Learning to interpret other people

Earlier this year I attended a conference.  The location was lovely and the layout was definitely attender friendly.  As is my practice, I try to move from table to table and meet new people during the course of the event.  I do not prefer this, but I practice this because I think it is a resilient, healthy way to learn at a multi-day event.  I find that sometimes I learn as much from my seat mates as I do from the conference leaders.  

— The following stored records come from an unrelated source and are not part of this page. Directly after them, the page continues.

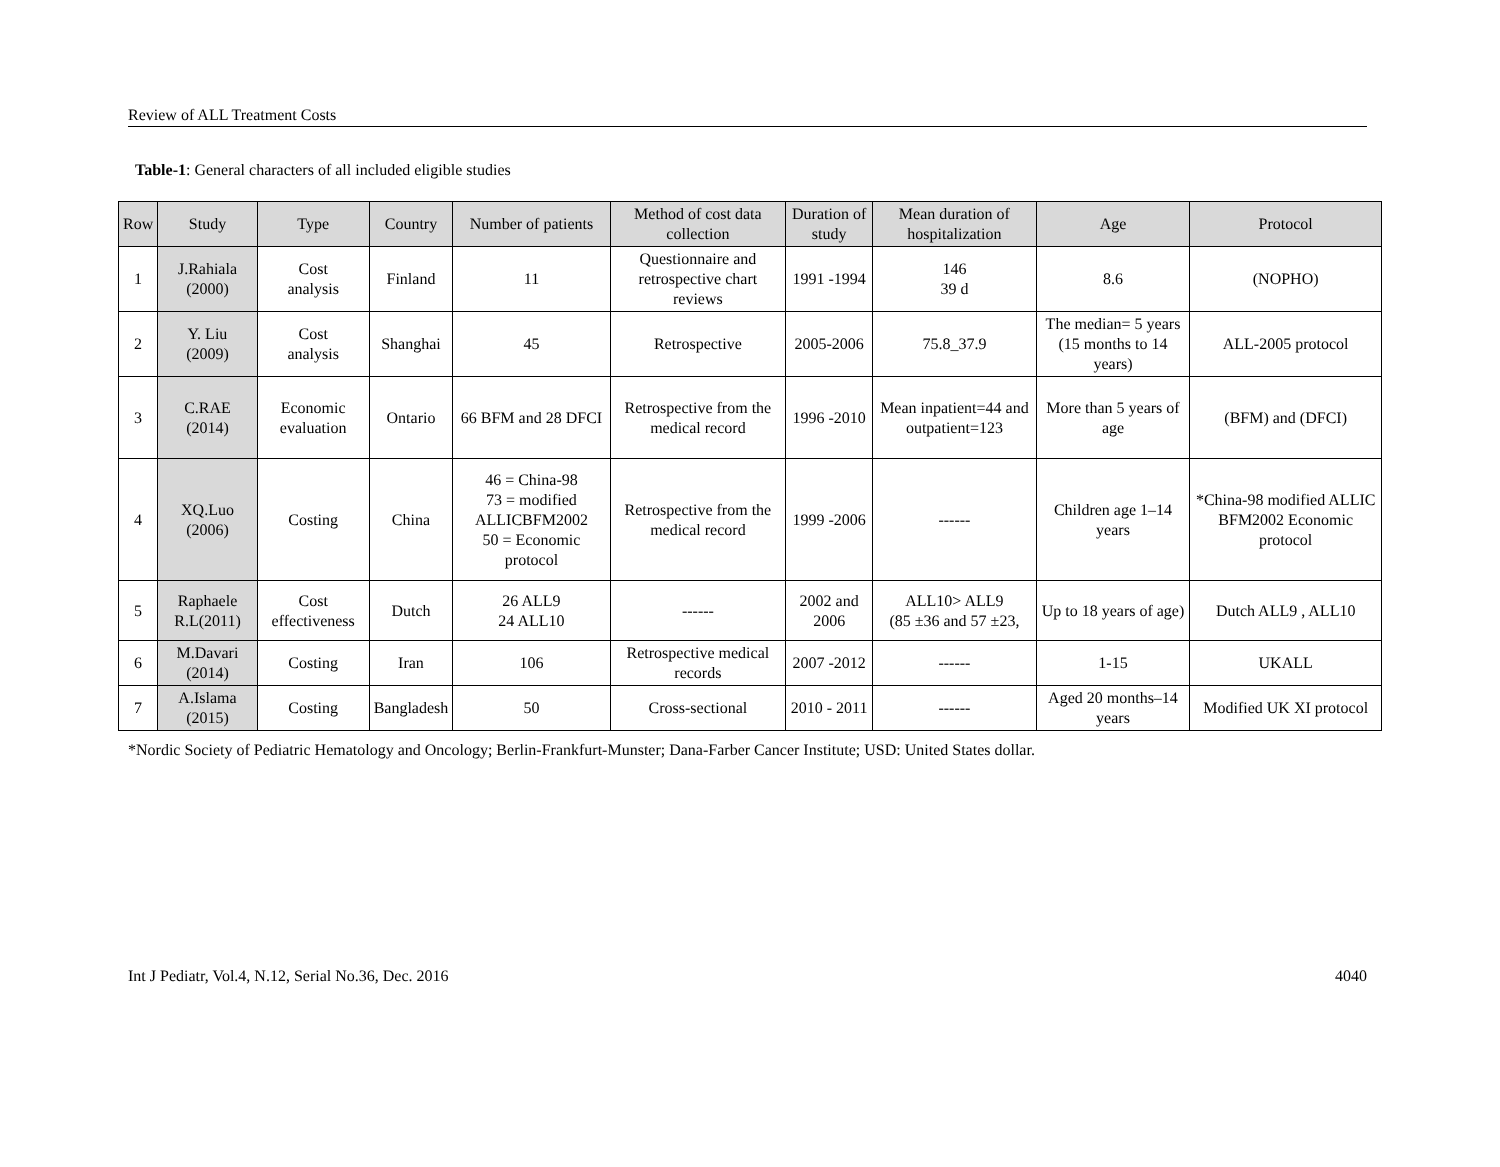Review of ALL Treatment Costs
Table-1: General characters of all included eligible studies
| Row | Study | Type | Country | Number of patients | Method of cost data collection | Duration of study | Mean duration of hospitalization | Age | Protocol |
| --- | --- | --- | --- | --- | --- | --- | --- | --- | --- |
| 1 | J.Rahiala (2000) | Cost analysis | Finland | 11 | Questionnaire and retrospective chart reviews | 1991 -1994 | 146 39 d | 8.6 | (NOPHO) |
| 2 | Y. Liu (2009) | Cost analysis | Shanghai | 45 | Retrospective | 2005-2006 | 75.8_37.9 | The median= 5 years (15 months to 14 years) | ALL-2005 protocol |
| 3 | C.RAE (2014) | Economic evaluation | Ontario | 66 BFM and 28 DFCI | Retrospective from the medical record | 1996 -2010 | Mean inpatient=44 and outpatient=123 | More than 5 years of age | (BFM) and (DFCI) |
| 4 | XQ.Luo (2006) | Costing | China | 46 = China-98 73 = modified ALLICBFM2002 50 = Economic protocol | Retrospective from the medical record | 1999 -2006 | ------ | Children age 1–14 years | *China-98 modified ALLIC BFM2002 Economic protocol |
| 5 | Raphaele R.L(2011) | Cost effectiveness | Dutch | 26 ALL9 24 ALL10 | ------ | 2002 and 2006 | ALL10> ALL9 (85 ±36 and 57 ±23, | Up to 18 years of age) | Dutch ALL9 , ALL10 |
| 6 | M.Davari (2014) | Costing | Iran | 106 | Retrospective medical records | 2007 -2012 | ------ | 1-15 | UKALL |
| 7 | A.Islama (2015) | Costing | Bangladesh | 50 | Cross-sectional | 2010 - 2011 | ------ | Aged 20 months–14 years | Modified UK XI protocol |
*Nordic Society of Pediatric Hematology and Oncology; Berlin-Frankfurt-Munster; Dana-Farber Cancer Institute; USD: United States dollar.
Int J Pediatr, Vol.4, N.12, Serial No.36, Dec. 2016 4040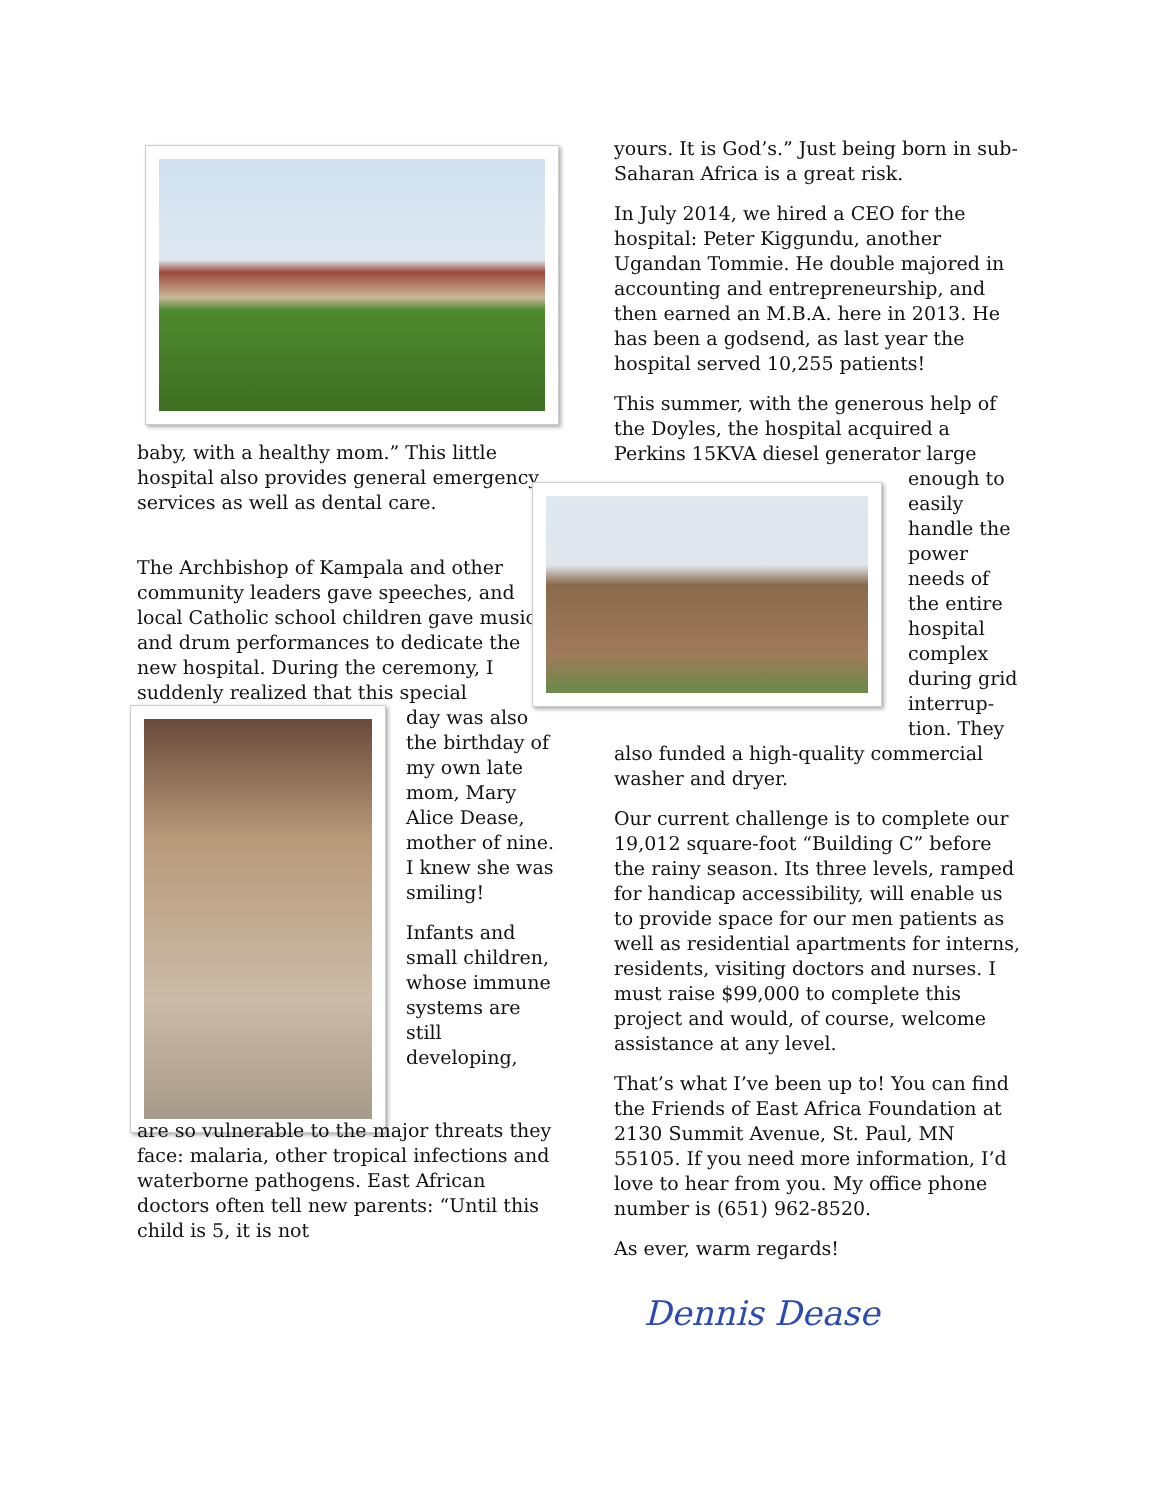baby, with a healthy mom.” This little hospital also provides general emergency services as well as dental care.
The Archbishop of Kampala and other community leaders gave speeches, and local Catholic school children gave music and drum performances to dedicate the new hospital. During the ceremony, I suddenly realized that this special
day was also the birthday of my own late mom, Mary Alice Dease, mother of nine. I knew she was smiling!
Infants and small children, whose immune systems are still developing,
are so vulnerable to the major threats they face: malaria, other tropical infections and waterborne pathogens. East African doctors often tell new parents: “Until this child is 5, it is not
yours. It is God’s.” Just being born in sub-Saharan Africa is a great risk.
In July 2014, we hired a CEO for the hospital: Peter Kiggundu, another Ugandan Tommie. He double majored in accounting and entrepreneurship, and then earned an M.B.A. here in 2013. He has been a godsend, as last year the hospital served 10,255 patients!
This summer, with the generous help of the Doyles, the hospital acquired a Perkins 15KVA diesel generator large
enough to easily handle the power needs of the entire hospital complex during grid interrup-tion. They
also funded a high-quality commercial washer and dryer.
Our current challenge is to complete our 19,012 square-foot “Building C” before the rainy season. Its three levels, ramped for handicap accessibility, will enable us to provide space for our men patients as well as residential apartments for interns, residents, visiting doctors and nurses. I must raise $99,000 to complete this project and would, of course, welcome assistance at any level.
That’s what I’ve been up to! You can find the Friends of East Africa Foundation at 2130 Summit Avenue, St. Paul, MN 55105. If you need more information, I’d love to hear from you. My office phone number is (651) 962-8520.
As ever, warm regards!
Dennis Dease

On day two I moved to a new table and one of the ladies at the table took some actions that filled me and my traveling companion (I like sitting with my friend.) instantly with bitter indignation, i.e., resentment.  The upshot was I ended up with no space on the table in front of me, had to back my seat up, crane around her to see, and perch my notebook precariously on my knees to write the copious notes I am habitually wired to take. My friend’s seat was unceremoniously moved and she squeezed in with her back to the speaker. We felt unwelcome.  I thought she was trying to get rid of me and soon realized my friend felt likewise.  I wondered if this gal had friends she preferred to sit with and maybe we were interfering with her plans for hanging with people she knew and enjoyed.


I did not initially recognize resentment as my issue because I was so busy ruminating over all the ways this lady was a poor representation of the work she was there to learn about (she was rude and ungracious).  After the morning break, we changed tables.  Which, come to think about it, I could have actually done as soon as I noticed how uncomfortable I was going to be at this lady’s table.

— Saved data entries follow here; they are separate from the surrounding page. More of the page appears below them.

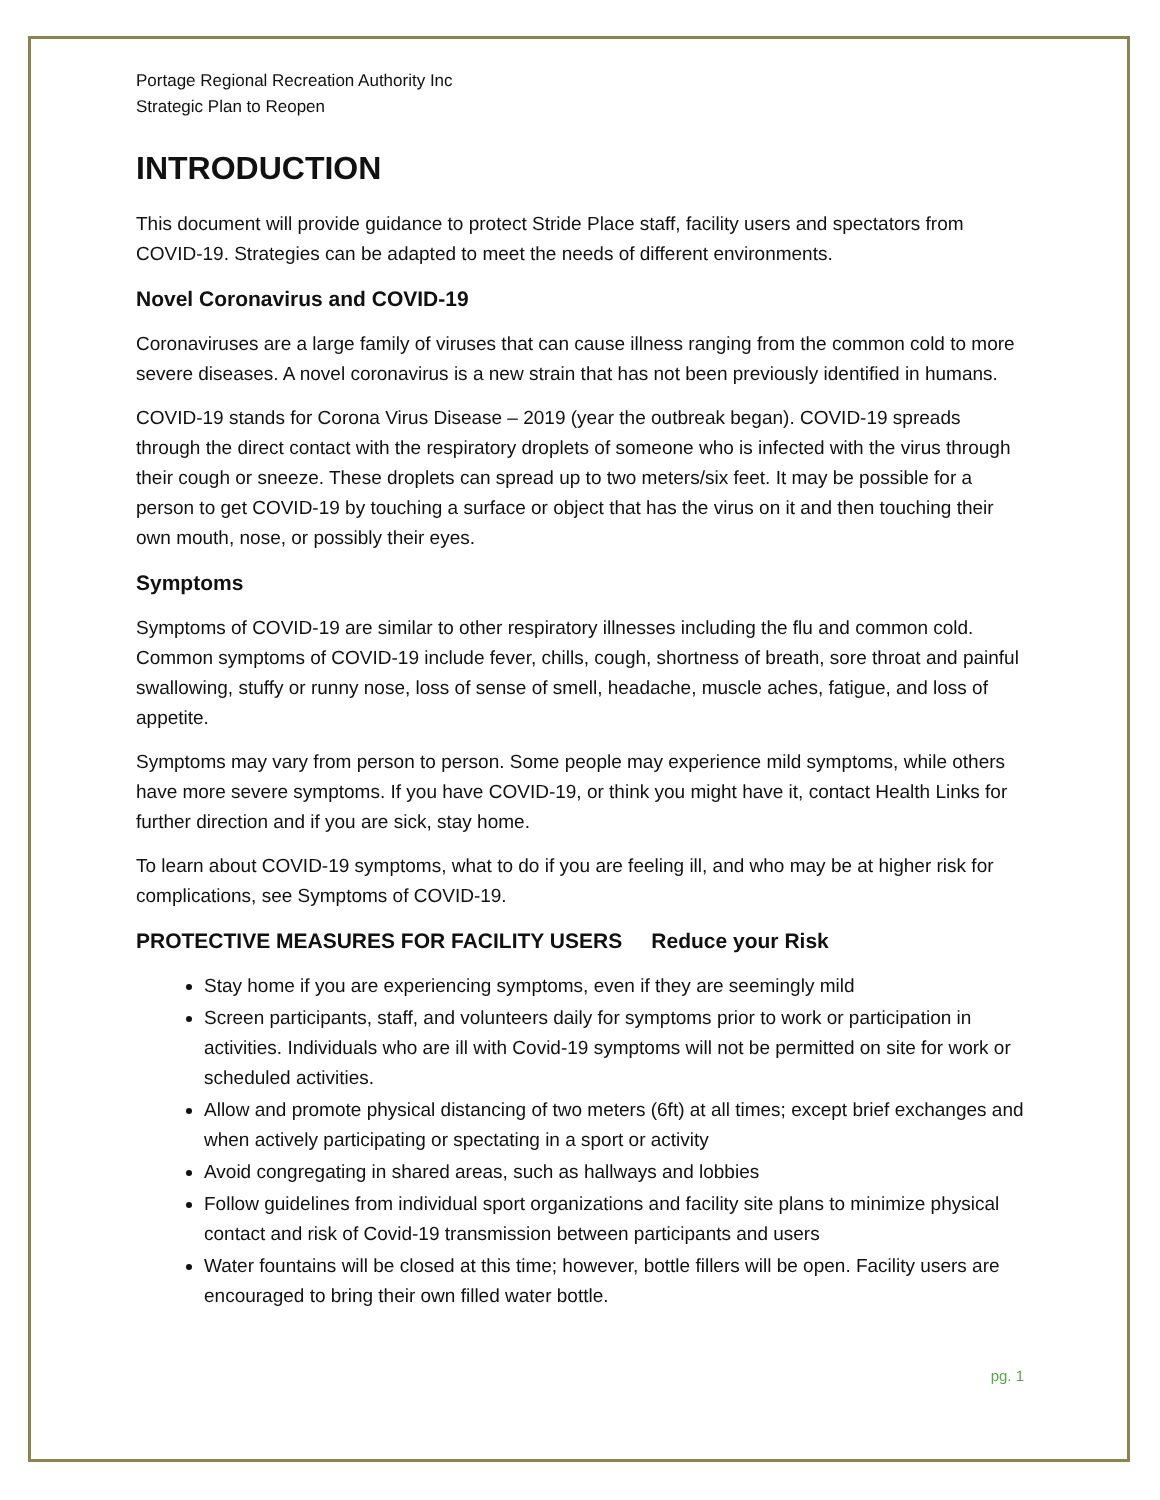Portage Regional Recreation Authority Inc
Strategic Plan to Reopen
INTRODUCTION
This document will provide guidance to protect Stride Place staff, facility users and spectators from COVID-19. Strategies can be adapted to meet the needs of different environments.
Novel Coronavirus and COVID-19
Coronaviruses are a large family of viruses that can cause illness ranging from the common cold to more severe diseases. A novel coronavirus is a new strain that has not been previously identified in humans.
COVID-19 stands for Corona Virus Disease – 2019 (year the outbreak began). COVID-19 spreads through the direct contact with the respiratory droplets of someone who is infected with the virus through their cough or sneeze. These droplets can spread up to two meters/six feet. It may be possible for a person to get COVID-19 by touching a surface or object that has the virus on it and then touching their own mouth, nose, or possibly their eyes.
Symptoms
Symptoms of COVID-19 are similar to other respiratory illnesses including the flu and common cold. Common symptoms of COVID-19 include fever, chills, cough, shortness of breath, sore throat and painful swallowing, stuffy or runny nose, loss of sense of smell, headache, muscle aches, fatigue, and loss of appetite.
Symptoms may vary from person to person. Some people may experience mild symptoms, while others have more severe symptoms. If you have COVID-19, or think you might have it, contact Health Links for further direction and if you are sick, stay home.
To learn about COVID-19 symptoms, what to do if you are feeling ill, and who may be at higher risk for complications, see Symptoms of COVID-19.
PROTECTIVE MEASURES FOR FACILITY USERS Reduce your Risk
Stay home if you are experiencing symptoms, even if they are seemingly mild
Screen participants, staff, and volunteers daily for symptoms prior to work or participation in activities. Individuals who are ill with Covid-19 symptoms will not be permitted on site for work or scheduled activities.
Allow and promote physical distancing of two meters (6ft) at all times; except brief exchanges and when actively participating or spectating in a sport or activity
Avoid congregating in shared areas, such as hallways and lobbies
Follow guidelines from individual sport organizations and facility site plans to minimize physical contact and risk of Covid-19 transmission between participants and users
Water fountains will be closed at this time; however, bottle fillers will be open. Facility users are encouraged to bring their own filled water bottle.
pg. 1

Instead of getting curious I was cranky.  I took it personally.  I observed her do this to every single person who sat next to her for the remainder of the event.  I eventually came to recognize that this is how she sets herself up to receive information.  Unaware?  Yes.  Intentionally rude?  Ehhh, I dunno.


I recognized in myself something that I hope to change in the future.  I realized that my own lack of self-awareness and my willingness to blame others for my level of comfort - rather than taking responsibility for myself - repressed my creative problem solving capacity.  Sheesh, I could have just moved!!  


I missed out on a morning of lovely table mates and lively conversation - something I found at all the other tables I visited.  I lost out not because of her actions but my own inaction.


Resentment is a distraction.  No wonder resilient people don’t hang onto it for long!